Washington Consumers seeking to save on prescription costs would be allowed to buy medicines from abroad by mail order under legislation the House passed Wednesday.
Lawmakers soundly rejected a broader measure that would have permitted distributors to import American-made pharmaceuticals that are sold more cheaply in other countries because of price controls.
The Food and Drug Administration opposed both measures, saying it cannot guarantee whether imported drugs are safe or effective. People caught ordering drugs from foreign sources frequently get warning letters from the FDA.
Prescription drugs can cost three to four times less in Europe and Canada than they cost in the United States.
A 30-day supply of Claritin, an allergy medication, costs $63 in the United States, compared to $16 in Europe, according to the Life Extension Foundation, an advocacy group.
"The only threat to consumers is that our seniors and others can't afford to buy the drugs they need to stay alive," said Rep. Marcy Kaptur, D-Ohio.
The mail-order measure passed, 324-101, as an amendment to a spending bill for the FDA and the Agriculture Department.

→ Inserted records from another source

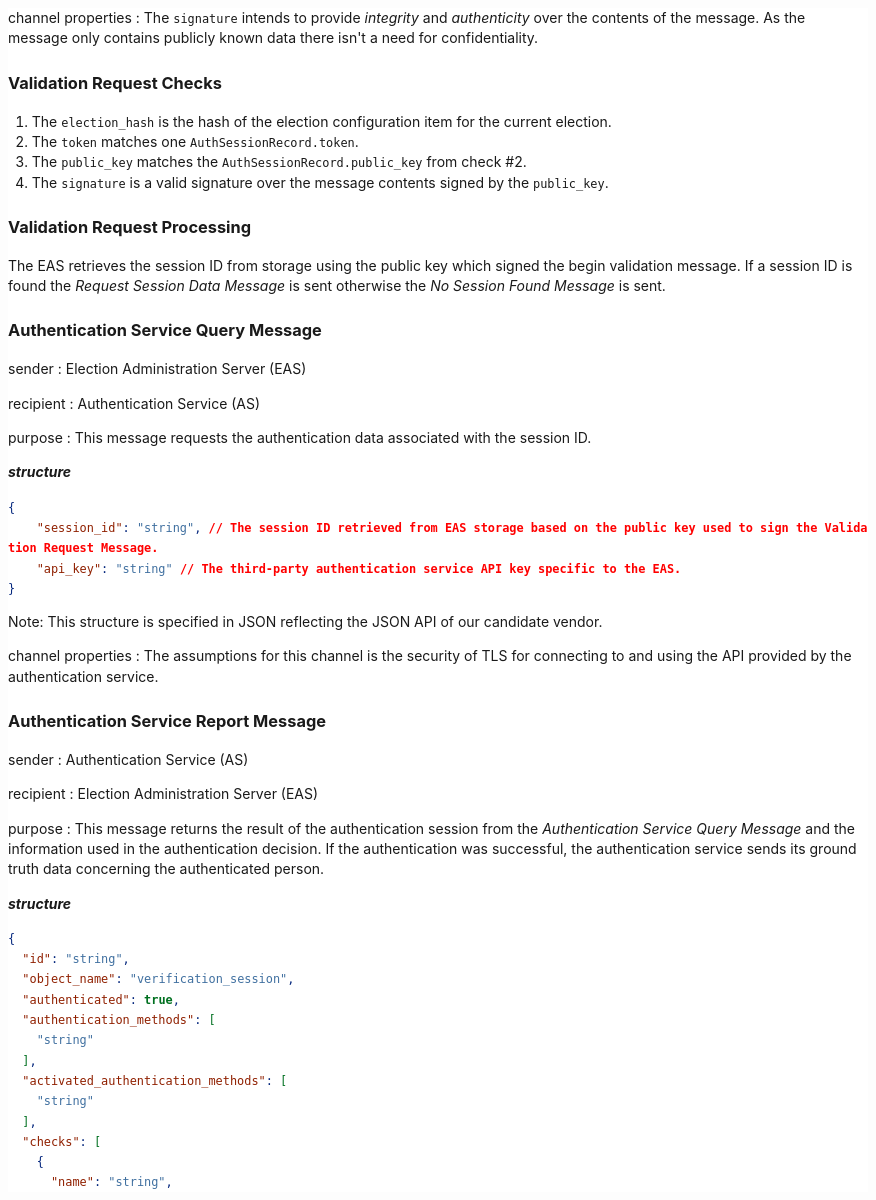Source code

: channel properties
: The `signature` intends to provide *integrity* and *authenticity* over the contents of the message. As the message only contains publicly known data there isn't a need for confidentiality.

### Validation Request Checks
1. The `election_hash` is the hash of the election configuration item for the current election.
2. The `token` matches one `AuthSessionRecord.token`.
3. The `public_key` matches the `AuthSessionRecord.public_key` from check #2.
4. The `signature` is a valid signature over the message contents signed by the `public_key`.

### Validation Request Processing
The EAS retrieves the session ID from storage using the public key which signed the begin validation message. If a session ID is found the *Request Session Data Message* is sent otherwise the *No Session Found Message* is sent.

### Authentication Service Query Message
sender
: Election Administration Server (EAS)

recipient
: Authentication Service (AS)

purpose
: This message requests the authentication data associated with the session ID.

***structure***
```json
{
    "session_id": "string", // The session ID retrieved from EAS storage based on the public key used to sign the Validation Request Message.
    "api_key": "string" // The third-party authentication service API key specific to the EAS.
}
```
Note: This structure is specified in JSON reflecting the JSON API of our candidate vendor.

channel properties
: The assumptions for this channel is the security of TLS for connecting to and using the API provided by the authentication service.

### Authentication Service Report Message
sender
: Authentication Service (AS)

recipient
: Election Administration Server (EAS)

purpose
: This message returns the result of the authentication session from the *Authentication Service Query Message* and the information used in the authentication decision. If the authentication was successful, the authentication service sends its ground truth data concerning the authenticated person.

***structure***
```json
{
  "id": "string",
  "object_name": "verification_session",
  "authenticated": true,
  "authentication_methods": [
    "string"
  ],
  "activated_authentication_methods": [
    "string"
  ],
  "checks": [
    {
      "name": "string",
```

A second amendment, approved on a voice vote, would give the FDA $1 million to check patent claims by pharmaceutical companies trying to delay approval of generic versions of their drugs.

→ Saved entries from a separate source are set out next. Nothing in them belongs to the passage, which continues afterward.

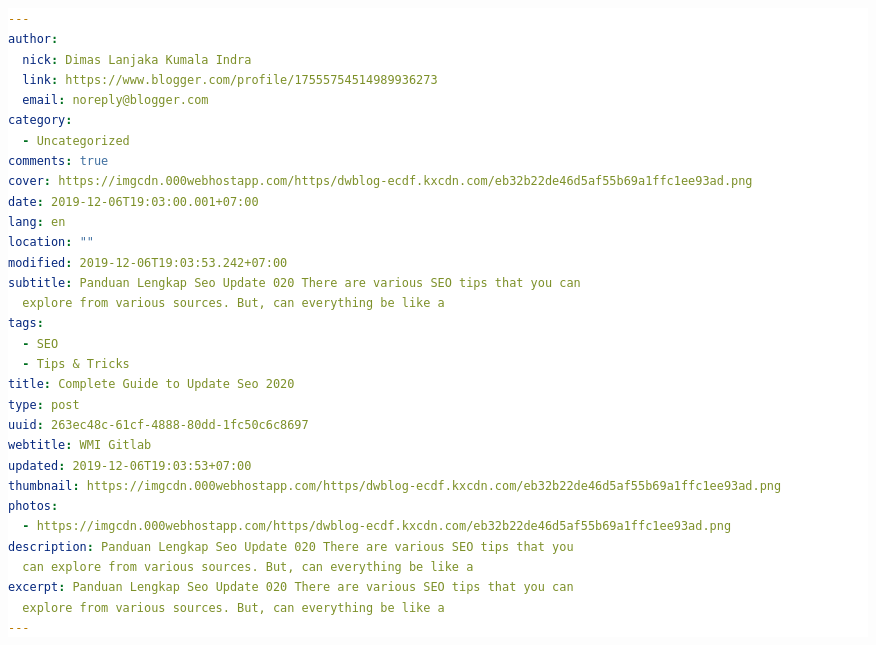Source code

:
 ```yaml
---
author:
  nick: Dimas Lanjaka Kumala Indra
  link: https://www.blogger.com/profile/17555754514989936273
  email: noreply@blogger.com
category:
  - Uncategorized
comments: true
cover: https://imgcdn.000webhostapp.com/https/dwblog-ecdf.kxcdn.com/eb32b22de46d5af55b69a1ffc1ee93ad.png
date: 2019-12-06T19:03:00.001+07:00
lang: en
location: ""
modified: 2019-12-06T19:03:53.242+07:00
subtitle: Panduan Lengkap Seo Update 020 There are various SEO tips that you can
  explore from various sources. But, can everything be like a
tags:
  - SEO
  - Tips & Tricks
title: Complete Guide to Update Seo 2020
type: post
uuid: 263ec48c-61cf-4888-80dd-1fc50c6c8697
webtitle: WMI Gitlab
updated: 2019-12-06T19:03:53+07:00
thumbnail: https://imgcdn.000webhostapp.com/https/dwblog-ecdf.kxcdn.com/eb32b22de46d5af55b69a1ffc1ee93ad.png
photos:
  - https://imgcdn.000webhostapp.com/https/dwblog-ecdf.kxcdn.com/eb32b22de46d5af55b69a1ffc1ee93ad.png
description: Panduan Lengkap Seo Update 020 There are various SEO tips that you
  can explore from various sources. But, can everything be like a
excerpt: Panduan Lengkap Seo Update 020 There are various SEO tips that you can
  explore from various sources. But, can everything be like a
---
```

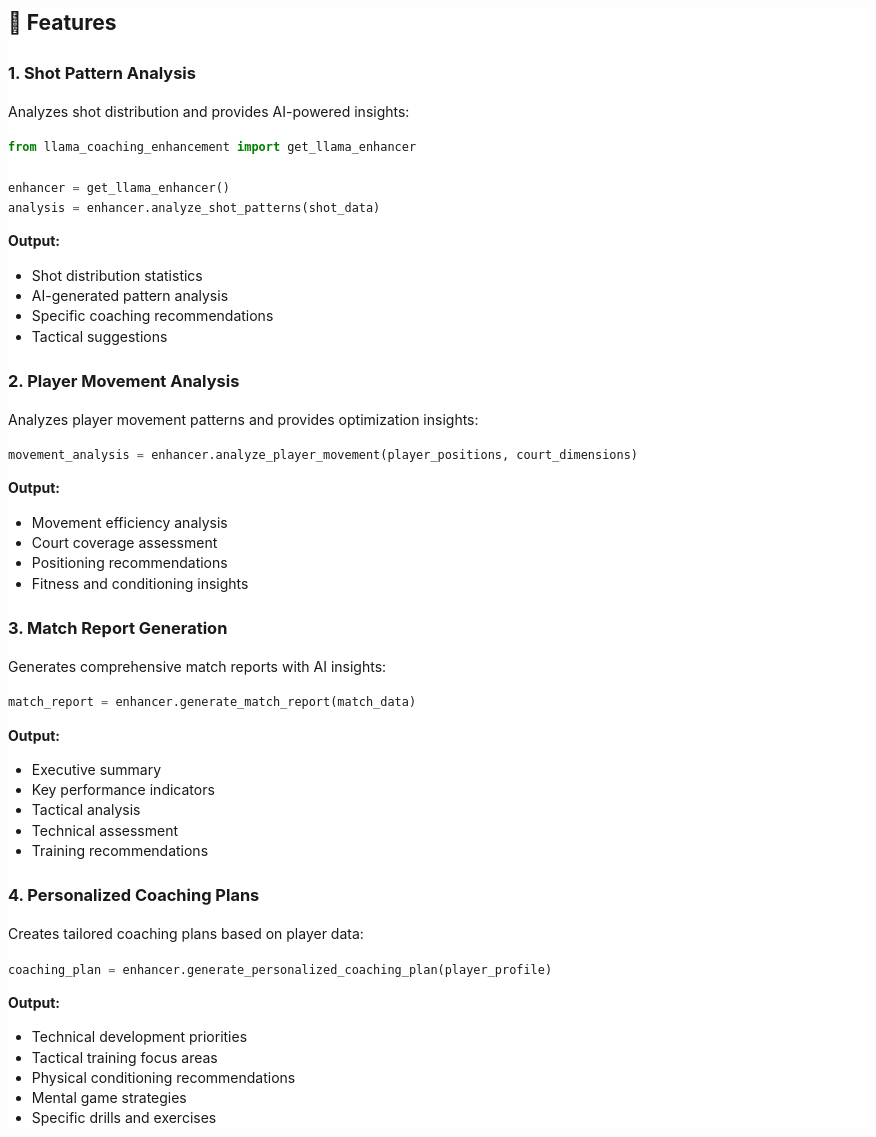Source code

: ## 🎯 Features

### 1. Shot Pattern Analysis
Analyzes shot distribution and provides AI-powered insights:
```python
from llama_coaching_enhancement import get_llama_enhancer

enhancer = get_llama_enhancer()
analysis = enhancer.analyze_shot_patterns(shot_data)
```

**Output:**
- Shot distribution statistics
- AI-generated pattern analysis
- Specific coaching recommendations
- Tactical suggestions

### 2. Player Movement Analysis
Analyzes player movement patterns and provides optimization insights:
```python
movement_analysis = enhancer.analyze_player_movement(player_positions, court_dimensions)
```

**Output:**
- Movement efficiency analysis
- Court coverage assessment
- Positioning recommendations
- Fitness and conditioning insights

### 3. Match Report Generation
Generates comprehensive match reports with AI insights:
```python
match_report = enhancer.generate_match_report(match_data)
```

**Output:**
- Executive summary
- Key performance indicators
- Tactical analysis
- Technical assessment
- Training recommendations

### 4. Personalized Coaching Plans
Creates tailored coaching plans based on player data:
```python
coaching_plan = enhancer.generate_personalized_coaching_plan(player_profile)
```

**Output:**
- Technical development priorities
- Tactical training focus areas
- Physical conditioning recommendations
- Mental game strategies
- Specific drills and exercises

The overall bill was approved 414-16.
The Senate has yet to consider its version of the spending bill.
Separately, the White House is working on a plan to offer discount cards to elderly people so they can save money on drug purchases. Critics of the proposal dismissed it as a gimmick, saying the Medicare discounts would not go far enough.
The Federal Trade Commission is investigating whether brand-name drug companies are using "improper or untimely listing of patents" to block approval of generics.
"Brand-name pharmaceutical companies have really become quite proficient in manipulating the law to keep generic versions from reaching the market," said Rep. Jo Ann Emerson, R-Mo.
Opponents of easing restrictions on medicine imports argued that they could result in consumers buying counterfeit or contaminated drugs.